Records for processing:
::::::::::

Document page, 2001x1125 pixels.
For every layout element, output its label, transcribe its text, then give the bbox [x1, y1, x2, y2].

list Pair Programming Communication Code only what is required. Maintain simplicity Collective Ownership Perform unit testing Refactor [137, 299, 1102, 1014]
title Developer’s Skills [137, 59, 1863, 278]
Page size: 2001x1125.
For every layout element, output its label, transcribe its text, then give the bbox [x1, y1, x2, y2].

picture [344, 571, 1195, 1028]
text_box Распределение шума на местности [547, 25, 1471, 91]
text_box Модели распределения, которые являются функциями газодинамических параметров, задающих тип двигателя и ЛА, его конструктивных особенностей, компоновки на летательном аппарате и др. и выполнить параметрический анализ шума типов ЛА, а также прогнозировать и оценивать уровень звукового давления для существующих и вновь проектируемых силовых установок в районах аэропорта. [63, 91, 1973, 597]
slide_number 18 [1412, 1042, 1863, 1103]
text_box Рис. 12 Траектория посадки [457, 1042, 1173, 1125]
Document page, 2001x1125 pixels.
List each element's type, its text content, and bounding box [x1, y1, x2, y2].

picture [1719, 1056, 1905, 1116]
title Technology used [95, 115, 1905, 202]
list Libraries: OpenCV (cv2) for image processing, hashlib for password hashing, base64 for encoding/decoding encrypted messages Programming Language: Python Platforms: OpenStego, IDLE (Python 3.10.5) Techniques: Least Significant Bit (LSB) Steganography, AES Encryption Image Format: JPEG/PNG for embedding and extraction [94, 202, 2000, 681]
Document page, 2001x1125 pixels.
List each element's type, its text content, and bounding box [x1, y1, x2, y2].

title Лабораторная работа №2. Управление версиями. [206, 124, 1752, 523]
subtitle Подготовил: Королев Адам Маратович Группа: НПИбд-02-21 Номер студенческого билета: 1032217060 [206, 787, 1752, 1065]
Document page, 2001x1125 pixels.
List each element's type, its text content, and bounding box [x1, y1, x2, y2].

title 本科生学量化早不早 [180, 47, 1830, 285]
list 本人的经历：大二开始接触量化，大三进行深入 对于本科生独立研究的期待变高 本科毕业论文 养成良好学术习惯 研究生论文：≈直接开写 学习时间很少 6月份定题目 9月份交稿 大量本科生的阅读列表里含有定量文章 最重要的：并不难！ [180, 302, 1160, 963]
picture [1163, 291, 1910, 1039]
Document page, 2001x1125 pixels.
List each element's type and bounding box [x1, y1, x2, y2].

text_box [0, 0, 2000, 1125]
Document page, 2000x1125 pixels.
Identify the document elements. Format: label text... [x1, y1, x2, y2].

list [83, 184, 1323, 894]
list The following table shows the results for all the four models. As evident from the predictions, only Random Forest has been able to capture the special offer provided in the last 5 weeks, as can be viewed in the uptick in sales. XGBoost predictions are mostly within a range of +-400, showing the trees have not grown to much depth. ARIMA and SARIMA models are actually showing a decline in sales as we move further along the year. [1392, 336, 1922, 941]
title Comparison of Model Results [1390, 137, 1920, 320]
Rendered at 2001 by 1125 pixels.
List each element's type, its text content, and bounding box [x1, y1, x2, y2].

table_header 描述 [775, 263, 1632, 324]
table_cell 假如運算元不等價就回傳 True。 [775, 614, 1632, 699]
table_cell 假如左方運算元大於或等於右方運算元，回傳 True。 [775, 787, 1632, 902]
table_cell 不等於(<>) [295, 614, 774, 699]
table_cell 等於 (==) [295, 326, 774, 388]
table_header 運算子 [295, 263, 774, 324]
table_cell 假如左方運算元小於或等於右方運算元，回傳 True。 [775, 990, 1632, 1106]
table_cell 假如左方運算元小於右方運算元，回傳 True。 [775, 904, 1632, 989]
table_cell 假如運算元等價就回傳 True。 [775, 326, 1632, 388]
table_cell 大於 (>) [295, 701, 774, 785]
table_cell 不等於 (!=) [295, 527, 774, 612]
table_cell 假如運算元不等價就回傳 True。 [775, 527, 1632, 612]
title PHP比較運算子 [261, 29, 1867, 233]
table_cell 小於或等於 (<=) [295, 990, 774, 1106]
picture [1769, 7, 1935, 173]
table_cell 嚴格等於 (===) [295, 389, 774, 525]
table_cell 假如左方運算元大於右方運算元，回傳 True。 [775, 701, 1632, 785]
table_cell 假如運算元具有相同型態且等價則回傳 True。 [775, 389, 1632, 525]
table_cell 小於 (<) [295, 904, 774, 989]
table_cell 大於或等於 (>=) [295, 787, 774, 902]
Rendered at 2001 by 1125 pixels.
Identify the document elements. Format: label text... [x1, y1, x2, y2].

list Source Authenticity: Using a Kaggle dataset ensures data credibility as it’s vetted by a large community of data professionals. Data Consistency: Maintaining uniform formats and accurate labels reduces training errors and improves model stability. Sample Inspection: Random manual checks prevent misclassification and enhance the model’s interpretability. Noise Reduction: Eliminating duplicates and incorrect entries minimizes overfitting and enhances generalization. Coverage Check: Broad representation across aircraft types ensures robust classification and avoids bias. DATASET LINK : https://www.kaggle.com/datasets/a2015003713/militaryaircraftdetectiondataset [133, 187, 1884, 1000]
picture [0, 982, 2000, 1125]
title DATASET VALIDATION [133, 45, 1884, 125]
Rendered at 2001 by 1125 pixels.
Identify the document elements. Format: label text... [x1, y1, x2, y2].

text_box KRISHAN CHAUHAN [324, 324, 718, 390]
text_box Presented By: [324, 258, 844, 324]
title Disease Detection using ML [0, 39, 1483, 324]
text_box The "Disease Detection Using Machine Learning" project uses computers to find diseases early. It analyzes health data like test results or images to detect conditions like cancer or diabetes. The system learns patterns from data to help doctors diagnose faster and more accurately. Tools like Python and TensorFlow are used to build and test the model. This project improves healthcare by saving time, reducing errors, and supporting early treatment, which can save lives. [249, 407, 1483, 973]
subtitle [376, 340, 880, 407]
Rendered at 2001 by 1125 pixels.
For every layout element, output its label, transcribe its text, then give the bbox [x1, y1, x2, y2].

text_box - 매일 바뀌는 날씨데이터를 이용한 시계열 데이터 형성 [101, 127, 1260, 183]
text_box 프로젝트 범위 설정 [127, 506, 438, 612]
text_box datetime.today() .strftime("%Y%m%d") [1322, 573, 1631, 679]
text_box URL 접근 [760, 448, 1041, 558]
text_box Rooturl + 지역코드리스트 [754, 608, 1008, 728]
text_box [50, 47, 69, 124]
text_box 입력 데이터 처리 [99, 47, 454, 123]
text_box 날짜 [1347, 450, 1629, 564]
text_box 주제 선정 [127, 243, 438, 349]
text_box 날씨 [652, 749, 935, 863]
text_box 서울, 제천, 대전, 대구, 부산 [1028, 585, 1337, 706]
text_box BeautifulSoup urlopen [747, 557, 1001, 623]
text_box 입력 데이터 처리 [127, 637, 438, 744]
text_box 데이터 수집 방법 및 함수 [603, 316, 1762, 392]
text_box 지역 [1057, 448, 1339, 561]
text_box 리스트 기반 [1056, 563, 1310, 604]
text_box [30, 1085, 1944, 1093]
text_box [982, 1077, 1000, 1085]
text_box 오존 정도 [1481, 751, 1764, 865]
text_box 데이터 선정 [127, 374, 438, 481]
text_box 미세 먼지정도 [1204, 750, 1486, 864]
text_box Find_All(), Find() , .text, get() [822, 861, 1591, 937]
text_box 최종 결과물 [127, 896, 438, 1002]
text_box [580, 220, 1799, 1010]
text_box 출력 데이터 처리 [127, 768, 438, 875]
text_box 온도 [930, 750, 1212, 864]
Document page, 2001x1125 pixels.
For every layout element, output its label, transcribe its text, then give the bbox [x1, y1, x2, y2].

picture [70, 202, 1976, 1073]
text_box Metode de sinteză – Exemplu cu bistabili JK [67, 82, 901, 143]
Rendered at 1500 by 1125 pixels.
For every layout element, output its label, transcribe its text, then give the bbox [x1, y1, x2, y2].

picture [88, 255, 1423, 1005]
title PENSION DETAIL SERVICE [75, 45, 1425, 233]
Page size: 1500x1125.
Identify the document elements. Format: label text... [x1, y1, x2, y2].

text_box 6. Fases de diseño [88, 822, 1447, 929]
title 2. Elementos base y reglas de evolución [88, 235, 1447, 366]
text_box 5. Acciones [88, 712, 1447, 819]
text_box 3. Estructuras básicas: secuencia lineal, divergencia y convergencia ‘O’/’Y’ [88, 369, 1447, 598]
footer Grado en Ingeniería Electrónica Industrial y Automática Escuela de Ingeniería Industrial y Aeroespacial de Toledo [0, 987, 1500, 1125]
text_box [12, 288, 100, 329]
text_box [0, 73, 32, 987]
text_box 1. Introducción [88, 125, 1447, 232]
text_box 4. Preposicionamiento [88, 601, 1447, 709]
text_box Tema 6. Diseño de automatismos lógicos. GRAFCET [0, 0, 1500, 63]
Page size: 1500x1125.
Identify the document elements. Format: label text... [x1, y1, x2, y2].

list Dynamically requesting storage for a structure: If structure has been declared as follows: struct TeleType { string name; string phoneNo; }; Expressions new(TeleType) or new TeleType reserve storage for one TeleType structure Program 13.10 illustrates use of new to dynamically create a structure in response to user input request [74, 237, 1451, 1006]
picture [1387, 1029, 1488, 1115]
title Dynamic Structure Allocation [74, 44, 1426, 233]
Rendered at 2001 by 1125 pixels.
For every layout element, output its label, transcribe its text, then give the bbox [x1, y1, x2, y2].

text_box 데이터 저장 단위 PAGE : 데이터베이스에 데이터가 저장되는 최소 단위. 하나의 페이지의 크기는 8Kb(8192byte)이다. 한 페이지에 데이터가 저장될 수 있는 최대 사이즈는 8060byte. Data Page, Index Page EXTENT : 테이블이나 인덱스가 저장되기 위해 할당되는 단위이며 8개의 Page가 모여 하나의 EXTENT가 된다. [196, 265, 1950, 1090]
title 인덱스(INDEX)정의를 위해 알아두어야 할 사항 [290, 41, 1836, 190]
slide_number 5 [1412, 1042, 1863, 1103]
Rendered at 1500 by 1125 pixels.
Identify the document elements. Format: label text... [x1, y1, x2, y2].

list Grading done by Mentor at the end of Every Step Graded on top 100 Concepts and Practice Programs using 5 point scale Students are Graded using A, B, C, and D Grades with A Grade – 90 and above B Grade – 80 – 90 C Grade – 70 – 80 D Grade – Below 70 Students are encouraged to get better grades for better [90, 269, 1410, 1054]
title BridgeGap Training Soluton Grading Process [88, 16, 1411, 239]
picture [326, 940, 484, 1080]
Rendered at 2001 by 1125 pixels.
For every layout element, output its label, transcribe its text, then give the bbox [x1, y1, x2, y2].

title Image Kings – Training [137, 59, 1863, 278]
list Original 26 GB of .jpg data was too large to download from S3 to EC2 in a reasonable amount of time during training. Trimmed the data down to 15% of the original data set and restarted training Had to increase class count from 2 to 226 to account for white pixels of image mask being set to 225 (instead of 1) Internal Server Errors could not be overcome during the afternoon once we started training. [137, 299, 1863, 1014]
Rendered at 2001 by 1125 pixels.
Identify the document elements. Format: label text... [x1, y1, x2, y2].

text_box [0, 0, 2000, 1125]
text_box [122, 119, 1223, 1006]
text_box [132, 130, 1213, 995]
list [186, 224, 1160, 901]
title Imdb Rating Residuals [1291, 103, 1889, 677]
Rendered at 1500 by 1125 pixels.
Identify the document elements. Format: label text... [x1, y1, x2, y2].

::::::::::

Problem description: Please restate, word for word, the lines of the entries that run from the first line through the one holding "Page size: 2001x1125.", and add nothing.

Task solution:
Document page, 2001x1125 pixels.
For every layout element, output its label, transcribe its text, then give the bbox [x1, y1, x2, y2].

list Pair Programming Communication Code only what is required. Maintain simplicity Collective Ownership Perform unit testing Refactor [137, 299, 1102, 1014]
title Developer’s Skills [137, 59, 1863, 278]
Page size: 2001x1125.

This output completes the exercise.